Таких солдатиков в нашем отделении было подавляющее большинство. Кстати, шрамы остаются на всю жизнь, внешне похожие на бутон распустившейся розы, отсюда и название.
В отделении дежурили посменно две медсестры и медбрат, солдат-срочник Паша, тянувший уже второй год. Было ему уже за двадцать, его забрали с третьего курса мединститута.

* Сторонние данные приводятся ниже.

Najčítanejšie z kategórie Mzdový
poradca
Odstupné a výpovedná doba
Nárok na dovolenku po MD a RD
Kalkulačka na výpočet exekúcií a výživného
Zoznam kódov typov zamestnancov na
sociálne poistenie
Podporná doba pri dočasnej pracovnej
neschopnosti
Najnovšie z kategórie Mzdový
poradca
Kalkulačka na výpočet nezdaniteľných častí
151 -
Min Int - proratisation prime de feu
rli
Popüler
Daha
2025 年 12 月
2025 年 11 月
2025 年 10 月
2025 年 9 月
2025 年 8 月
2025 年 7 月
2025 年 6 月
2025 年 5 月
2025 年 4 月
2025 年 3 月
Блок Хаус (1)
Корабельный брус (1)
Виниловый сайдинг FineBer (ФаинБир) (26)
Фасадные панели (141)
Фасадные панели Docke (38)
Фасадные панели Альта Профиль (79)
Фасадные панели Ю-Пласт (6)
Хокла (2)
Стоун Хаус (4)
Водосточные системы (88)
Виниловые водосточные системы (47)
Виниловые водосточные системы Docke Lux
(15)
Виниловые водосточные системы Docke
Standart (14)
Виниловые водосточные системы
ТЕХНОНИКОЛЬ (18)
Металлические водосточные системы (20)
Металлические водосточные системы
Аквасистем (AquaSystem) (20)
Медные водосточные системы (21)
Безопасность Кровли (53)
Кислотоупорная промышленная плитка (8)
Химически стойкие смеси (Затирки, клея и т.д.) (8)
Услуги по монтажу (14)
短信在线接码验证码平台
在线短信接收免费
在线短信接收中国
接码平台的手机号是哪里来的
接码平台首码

Сестрички у нас были замечательные. Светка, маленькая и бойкая блондинка, была весёлой, хотя материлась по-чёрному. Маринка, спокойная брюнетка, наоборот, всё делала чинно и основательно. Про Маринку говорили, что она была страшно волосата, но никто достоверно этого не знал. Думаю, поводом послужило то, что она всегда была застёгнута на все пуговицы, к тому же носила неизменную водолазку.
Я тем временем проходил предоперационное обследование. Меня готовили к «поножовщине», как я сам в шутку говорил. Полковник Панасюк каждый день заходил к нам в палату, чтобы узнать моё настроение и самочувствие.
Наконец, мне объявили, что операция назначена на четвёртое ноября. Нервничал ли я? Как это ни странно, нет. Было удивительное спокойствие, я даже уснул накануне быстро и без всяких посторонних мыслей.
Утром меня разбудила Светка:
- Подъём, пациент, снимай портки, сейчас буду брить твой пах!
- Это ещё зачем?! – Испуганно поинтересовался я. – Мне же не обрезание делать будут.